DIRECTIVES:
a. According to the trip account, how many different tickets are there to get to London from the airport, and why?
b. Transcribe the part of the trip account that opens with the words containing "Once through, however, I" and closes with "throw at them.".

SOURCE DOCUMENT:

##############################

No, we didn't start the trip by fighting Batman; we started it on a train. The train happened to go past a couple of companies that amused me. These were "Bam!" and "Gom!" Or to give them their full names: "BAM Utiliteitsbouw Regio Noordwest" and "Gom Specialistische Reiniging." I believe if you take the other route to the airport, you pass "Shazamm Internet Solutions" and "Kapowww Kippenboerderij."
Having recently been to the US, I was very familiar with how it felt to be in the slow foreigners' line. This time, however, it was Catherine's turn to take this line whilst I took the quick one where some youngster pretends to not even look at your passport and wave you through.
Once through, however, I joined a combined line of confused foreigners and grumpy Brits to be sold train tickets by a very weary Italian. This was before we got our bags. Basically, there's a little kiosk that gives all the appearance of being convenient, but is then purposefully understaffed and decorated with confusing signs. The modern British railway system is no longer about getting U (designating you) from A to B; it's about getting ₤ from U to B (designating board members and shareholders). The more confused you are, the more money you throw at them.
Lunch was had with friends and family in a pub somewhere not too far from the airport. Somehow they were out of burgers and steak pies, which is pretty much everything in a pub like that.
After this, we were dropped off at the airport where we had to once again negotiate the confusing fare structure that privatisation has unnecessarily imposed on us poor train-travelling folk. There are three different tickets to get to London because there are three different carriers. (This is ignoring the class structure that doubles the number of tickets.) Train companies wish they were airlines and have real trouble accepting they are not.

##############################

SOURCE EXCERPT:
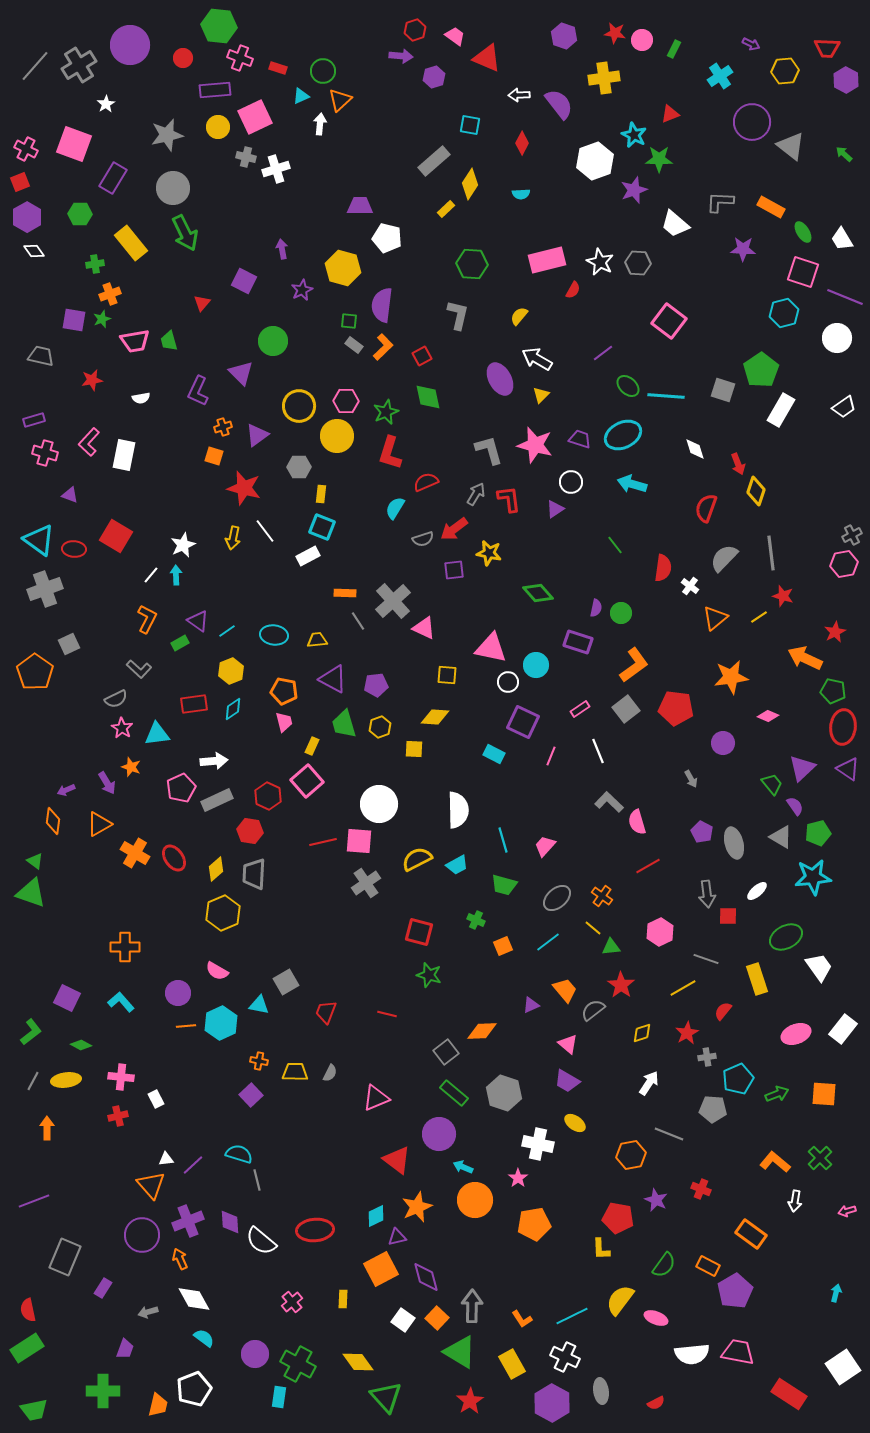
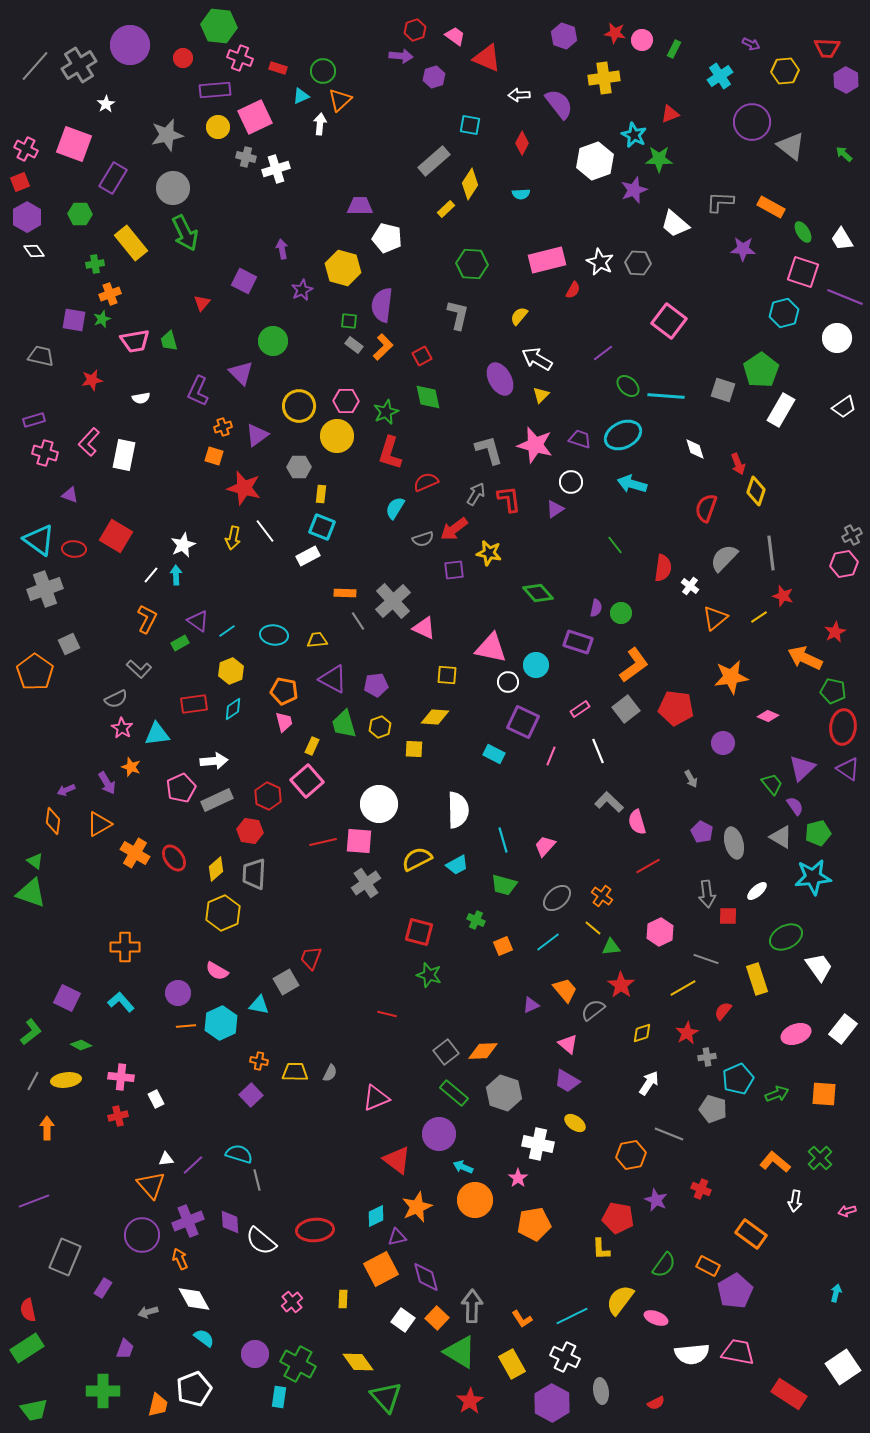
red trapezoid at (326, 1012): moved 15 px left, 54 px up
orange diamond at (482, 1031): moved 1 px right, 20 px down
gray pentagon at (713, 1109): rotated 12 degrees clockwise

##############################

TASK RESPONSES:
a. There are three, because there are three different carriers.

b.
Once through, however, I joined a combined line of confused foreigners and grumpy Brits to be sold train tickets by a very weary Italian. This was before we got our bags. Basically, there's a little kiosk that gives all the appearance of being convenient, but is then purposefully understaffed and decorated with confusing signs. The modern British railway system is no longer about getting U (designating you) from A to B; it's about getting ₤ from U to B (designating board members and shareholders). The more confused you are, the more money you throw at them.